Yes, that sounds interesting, and I sincerely hope that a future release of React manages to simplify use cases such as SSG with build-time JS.


What are you using to generate the PDFs? Are you doing something like PrinceXML (or weasyprint) which directly convert HTML+CSS to PDF? Or are you converting HTML+CSS to something else?

Are there any demo pages where it is possible to view the generated PDFs? I would imagine this would be easier to do since this is all based on Javascript.


Good question !

For the generation we have an API that you can use npm @onedoc/client which allows you to do unlimited rendering with watermark, and some without the watermark to a certain limit. But you are also free to use any other software or API allowing this (PrinceXML is one of them. In our case we directly convert the bundle HTML/CSS to PDF and have 100% accuracy over the layout conversion (compare to chrome solution for example) as the open-source library react-print-pdf has been design to do that.

About the demo page, 2 choices if you use Onedoc API. 1. you can render your PDF and write it directly in you local machine --> so you can open it on your editor (VScode or whatever) and have side by side the code and the preview 2. you can render the PDF and host it on our cloud platform. You'll get a link to share it with others and you will also be able to preview it directly from our webapp.

Here is some links: API: https://www.npmjs.com/package/@onedoc/client Onedoc App: https://app.onedoclabs.com/login Documentation: 1) react-print-pdf https://react.onedoclabs.com/introduction 2) onedoc API: https://docs.onedoclabs.com/introduction

I hope it helps. let me know


Thanks - that helps!


We are using a wrapper around PrinceXML until we can move into a separate rendering engine. We want to be able to offer the same layout features of such an engine, hopefully much faster.
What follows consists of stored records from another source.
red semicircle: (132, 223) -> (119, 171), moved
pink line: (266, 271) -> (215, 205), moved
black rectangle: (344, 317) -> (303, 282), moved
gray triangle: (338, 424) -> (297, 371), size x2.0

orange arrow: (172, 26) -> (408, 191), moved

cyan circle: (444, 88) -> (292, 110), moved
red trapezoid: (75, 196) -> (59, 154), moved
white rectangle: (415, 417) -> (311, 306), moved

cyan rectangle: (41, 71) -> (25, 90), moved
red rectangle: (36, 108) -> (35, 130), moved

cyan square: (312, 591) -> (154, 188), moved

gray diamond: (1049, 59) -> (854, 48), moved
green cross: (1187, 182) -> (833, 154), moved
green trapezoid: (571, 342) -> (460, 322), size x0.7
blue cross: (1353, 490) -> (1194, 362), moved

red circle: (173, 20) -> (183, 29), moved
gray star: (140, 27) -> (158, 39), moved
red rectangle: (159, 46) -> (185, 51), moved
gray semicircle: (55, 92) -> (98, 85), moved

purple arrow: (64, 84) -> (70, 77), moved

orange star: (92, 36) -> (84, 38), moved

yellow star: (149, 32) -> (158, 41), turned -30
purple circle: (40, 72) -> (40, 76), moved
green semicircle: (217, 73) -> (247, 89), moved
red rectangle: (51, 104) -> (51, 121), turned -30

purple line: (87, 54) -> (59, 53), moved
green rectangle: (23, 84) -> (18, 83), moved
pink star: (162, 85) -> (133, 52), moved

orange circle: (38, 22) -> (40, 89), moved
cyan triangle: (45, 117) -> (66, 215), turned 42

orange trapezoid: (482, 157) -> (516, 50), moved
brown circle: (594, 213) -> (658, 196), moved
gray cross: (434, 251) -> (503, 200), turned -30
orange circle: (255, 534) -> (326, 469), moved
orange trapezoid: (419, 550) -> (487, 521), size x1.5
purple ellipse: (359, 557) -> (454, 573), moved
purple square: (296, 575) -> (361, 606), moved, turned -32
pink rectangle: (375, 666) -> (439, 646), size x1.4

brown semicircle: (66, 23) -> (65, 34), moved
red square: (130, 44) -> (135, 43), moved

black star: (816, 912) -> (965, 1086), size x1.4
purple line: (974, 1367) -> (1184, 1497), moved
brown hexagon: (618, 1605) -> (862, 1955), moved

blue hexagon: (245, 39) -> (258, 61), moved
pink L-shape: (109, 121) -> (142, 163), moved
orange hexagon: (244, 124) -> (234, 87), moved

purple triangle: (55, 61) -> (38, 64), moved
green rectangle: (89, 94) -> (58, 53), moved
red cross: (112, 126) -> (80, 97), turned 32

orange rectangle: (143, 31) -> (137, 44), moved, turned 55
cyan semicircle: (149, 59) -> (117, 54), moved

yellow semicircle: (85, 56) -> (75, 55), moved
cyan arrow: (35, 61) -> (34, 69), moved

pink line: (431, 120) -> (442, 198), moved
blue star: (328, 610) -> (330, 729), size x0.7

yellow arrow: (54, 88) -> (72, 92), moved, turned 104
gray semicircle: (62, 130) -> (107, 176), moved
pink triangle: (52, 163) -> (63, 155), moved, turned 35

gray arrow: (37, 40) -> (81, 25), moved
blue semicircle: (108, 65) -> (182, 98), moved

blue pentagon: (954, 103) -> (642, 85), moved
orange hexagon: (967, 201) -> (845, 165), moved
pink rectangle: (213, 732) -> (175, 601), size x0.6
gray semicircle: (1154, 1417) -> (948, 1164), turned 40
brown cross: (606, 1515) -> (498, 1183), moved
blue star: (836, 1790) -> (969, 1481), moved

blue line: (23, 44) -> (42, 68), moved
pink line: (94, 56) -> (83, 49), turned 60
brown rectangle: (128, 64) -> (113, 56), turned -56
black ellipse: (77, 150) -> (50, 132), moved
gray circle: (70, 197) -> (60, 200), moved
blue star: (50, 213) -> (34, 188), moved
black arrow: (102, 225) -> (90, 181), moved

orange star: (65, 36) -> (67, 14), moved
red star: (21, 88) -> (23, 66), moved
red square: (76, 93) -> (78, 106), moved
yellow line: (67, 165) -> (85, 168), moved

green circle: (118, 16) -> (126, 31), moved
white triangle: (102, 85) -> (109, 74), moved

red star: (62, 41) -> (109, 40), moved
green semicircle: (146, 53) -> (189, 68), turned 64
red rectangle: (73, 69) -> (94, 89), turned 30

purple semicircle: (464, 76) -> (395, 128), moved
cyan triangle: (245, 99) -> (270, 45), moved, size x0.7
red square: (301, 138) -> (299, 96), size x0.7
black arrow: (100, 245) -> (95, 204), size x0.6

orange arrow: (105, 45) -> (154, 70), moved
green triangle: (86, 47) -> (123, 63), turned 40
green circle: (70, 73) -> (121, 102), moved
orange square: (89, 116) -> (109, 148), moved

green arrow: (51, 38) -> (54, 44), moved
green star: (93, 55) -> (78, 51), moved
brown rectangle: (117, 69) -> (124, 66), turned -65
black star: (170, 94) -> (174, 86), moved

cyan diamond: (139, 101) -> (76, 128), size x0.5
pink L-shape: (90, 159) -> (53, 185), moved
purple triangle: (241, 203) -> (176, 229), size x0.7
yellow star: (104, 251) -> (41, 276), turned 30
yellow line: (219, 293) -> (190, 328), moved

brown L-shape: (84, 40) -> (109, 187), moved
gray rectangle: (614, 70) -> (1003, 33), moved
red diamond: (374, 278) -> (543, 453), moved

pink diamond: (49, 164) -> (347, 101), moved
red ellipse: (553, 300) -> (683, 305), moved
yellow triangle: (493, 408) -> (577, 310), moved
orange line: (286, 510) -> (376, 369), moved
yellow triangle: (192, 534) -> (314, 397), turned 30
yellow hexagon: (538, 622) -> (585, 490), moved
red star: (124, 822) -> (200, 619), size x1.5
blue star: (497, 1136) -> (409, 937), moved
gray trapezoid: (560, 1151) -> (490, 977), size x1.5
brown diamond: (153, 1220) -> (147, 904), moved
You can have a look at our (WIP) set of templates at https://react.onedoclabs.com/ui/templates where the images are automatically built from the PDFs themselves.

We are trying things out to see how we can make a live preview for development purposes but the challenges of pagination are quite hard to solve in an elegant way at the moment. We are experimenting with Taffy to see how it could fit our use case but this is still a very early tentative.


Thanks for your answer! I imagined you would be using PrinceXML behind the scenes since that is probably the gold standard in HTML+CSS rendering.

The only open source alternative I know of is WeasyPrint at https://weasyprint.org/. I'm not sure how well it fares against PrinceXML, though.

And thanks for the pointer to Taffy - I didn't know it before!